Elsie, wunderbar verkörpert von Luna Wedler, lebt für die Musik. Als Magd im Haus der Familie Burgener wird ihr das Singen, während sie die Holzböden des Herrenhauses mühselig schrubbt, jedoch von der Gouvernante Furrer (Marie Jung) ausdrücklich verboten. Nur die Tochter des Hausherren, Sophie (Eugénie Anselin), erkennt das Talent Elsies. Sie ermutigt die Magd weiterzumachen und redet mit ihr sogar von einem Stipendium an der Musikakademie in Florenz. Doch wie das Oberhaupt der Familie, der Direktor
Burgener (Luc Feit), widerwärtig zu sagen pflegt: „Von nichts kommt nichts.“Geködert mit dem Stipendium beutet er die junge Magd sexuell aus, nötigt sie zum Beischlaf – mehrmals. Bis sie von ihm schwanger wird und deswegen mit dem Knecht namens Jakob (Valentin Postlmayr) zwangsverheiratet wird.
Gemeinsam müssen die beiden den Hof verlassen und sich auf einem herabgekommenen Gehöft in der Nähe eines Dorfes ein neues Leben aufbauen. Während Elsie sich nichts sehnlicher wünscht als ein Akkordeon, um Musik zu machen, träumt Jakob von einem prächtigen Ross. Denn damit würde er endlich
Anerkennung in der Gesellschaft erhalten. Doch dann trifft Elsie im Dorf auf einen jenischen Musiker (Max Hubacher) und die Ereignisse spitzen sich in alle Richtungen zu.
Viel Liebe zum Detail
„Jakobs Ross“überzeugt nicht nur durch die starke schauspielerische Besetzung. Vielmehr sind es die unzähligen, kleinen Details, die dieses Historiendrama, das in der Schweiz Ende des 19. Jahrhunderts angesiedelt ist, zu einem faszinierendem Erlebnis machen. Die Kostüme, die Kulissen und Requisiten – man habe, so die Regisseurin, sogar Steine aus der Schweiz nach Luxemburg ins Filmland in Kehlen importiert – sind historisch akkurat und schaffen eine authentische Atmosphäre. Insbesondere das Make-up von Luna Wedler sticht hervor.

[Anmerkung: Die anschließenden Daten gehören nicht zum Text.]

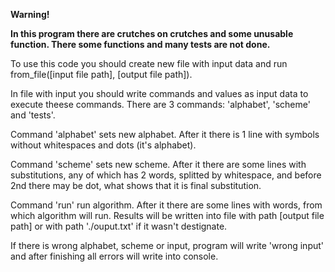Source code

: **Warning!**

**In this program there are crutches on crutches and some unusable function. There some functions and many tests are not done.**

To use this code you should create new file with input data and run from_file([input file path], [output file path]). 

In file with input you should write commands and values as input data to execute theese commands. There are 3 commands: 'alphabet', 'scheme' and 'tests'. 

Command 'alphabet' sets new alphabet. After it there is 1 line with symbols without whitespaces and dots (it's alphabet).

Command 'scheme' sets new scheme. After it there are some lines with substitutions, any of which has 2 words, splitted by whitespace, and before 2nd there may be dot, what shows that it is final substitution.

Command 'run' run algorithm. After it there are some lines with words, from which algorithm will run. Results will be written into file with path [output file path] or with path './ouput.txt' if it wasn't destignate.

If there is wrong alphabet, scheme or input, program will write 'wrong input' and after finishing all errors will write into console.
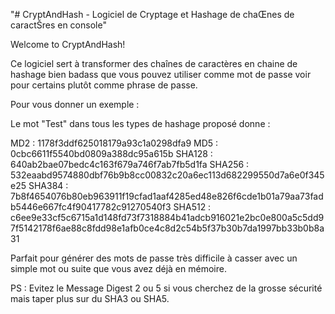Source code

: "# CryptAndHash - Logiciel de Cryptage et Hashage de chaŒnes de caractŠres en console"  

Welcome to CryptAndHash!

Ce logiciel sert à transformer des chaînes de caractères en chaine de hashage bien badass que vous pouvez utiliser comme mot de passe voir pour certains plutôt comme phrase de passe.

Pour vous donner un exemple : 

Le mot "Test" dans tous les types de hashage proposé donne :

MD2 : 1178f3ddf625018179a93c1a0298dfa9
MD5 : 0cbc6611f5540bd0809a388dc95a615b
SHA128 : 640ab2bae07bedc4c163f679a746f7ab7fb5d1fa
SHA256 : 532eaabd9574880dbf76b9b8cc00832c20a6ec113d682299550d7a6e0f345e25
SHA384 : 7b8f4654076b80eb963911f19cfad1aaf4285ed48e826f6cde1b01a79aa73fadb5446e667fc4f90417782c91270540f3
SHA512 : c6ee9e33cf5c6715a1d148fd73f7318884b41adcb916021e2bc0e800a5c5dd97f5142178f6ae88c8fdd98e1afb0ce4c8d2c54b5f37b30b7da1997bb33b0b8a31

Parfait pour générer des mots de passe très difficile à casser avec un simple mot ou suite que vous avez déjà en mémoire.

PS : Evitez le Message Digest 2 ou 5 si vous cherchez de la grosse sécurité mais taper plus sur du SHA3 ou SHA5.
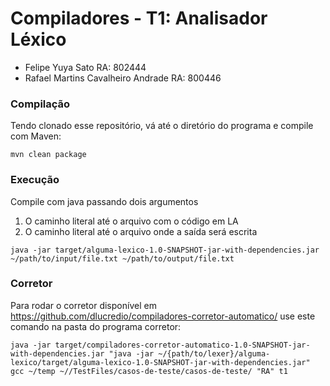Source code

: # Compiladores - T1: Analisador Léxico  

- Felipe Yuya Sato RA: 802444  
- Rafael Martins Cavalheiro Andrade RA: 800446

### Compilação  

Tendo clonado esse repositório, vá até o diretório do programa e compile com Maven:

  `mvn clean package`

### Execução  

Compile com java passando dois argumentos

1. O caminho literal até o arquivo com o código em LA
2. O caminho literal até o arquivo onde a saída será escrita

  `java -jar target/alguma-lexico-1.0-SNAPSHOT-jar-with-dependencies.jar ~/path/to/input/file.txt ~/path/to/output/file.txt`

### Corretor  

Para rodar o corretor disponível em <https://github.com/dlucredio/compiladores-corretor-automatico/> use este comando na pasta do programa corretor:

  `java -jar target/compiladores-corretor-automatico-1.0-SNAPSHOT-jar-with-dependencies.jar "java -jar ~/{path/to/lexer}/alguma-lexico/target/alguma-lexico-1.0-SNAPSHOT-jar-with-dependencies.jar" gcc ~/temp ~//TestFiles/casos-de-teste/casos-de-teste/ "RA" t1
`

Überhaupt gestaltet sich der eher wortkarge Film, in dem größtenteils in Schweizerdeutsch gesprochen wird, sehr atmosphärisch. Hier sprechen Blicke, Taten sowie Umgebungsaufnahmen für sich. Dabei gibt Elsies Gesang den Ton an. Die Suche nach Selbstbestimmung und Freiheit, aber auch der Wunsch nach gesellschaftlicher Anerkennung werden durch Jakob und die emanzipierte Elsie inkarniert. Alles Dinge, nach denen auch der Mensch des 21. Jahrhunderts strebt. Damit trifft das Drama, das mit reichlich Spannungsmomenten daherkommt, trotz historischer Verankerung den Nerv der Zeit.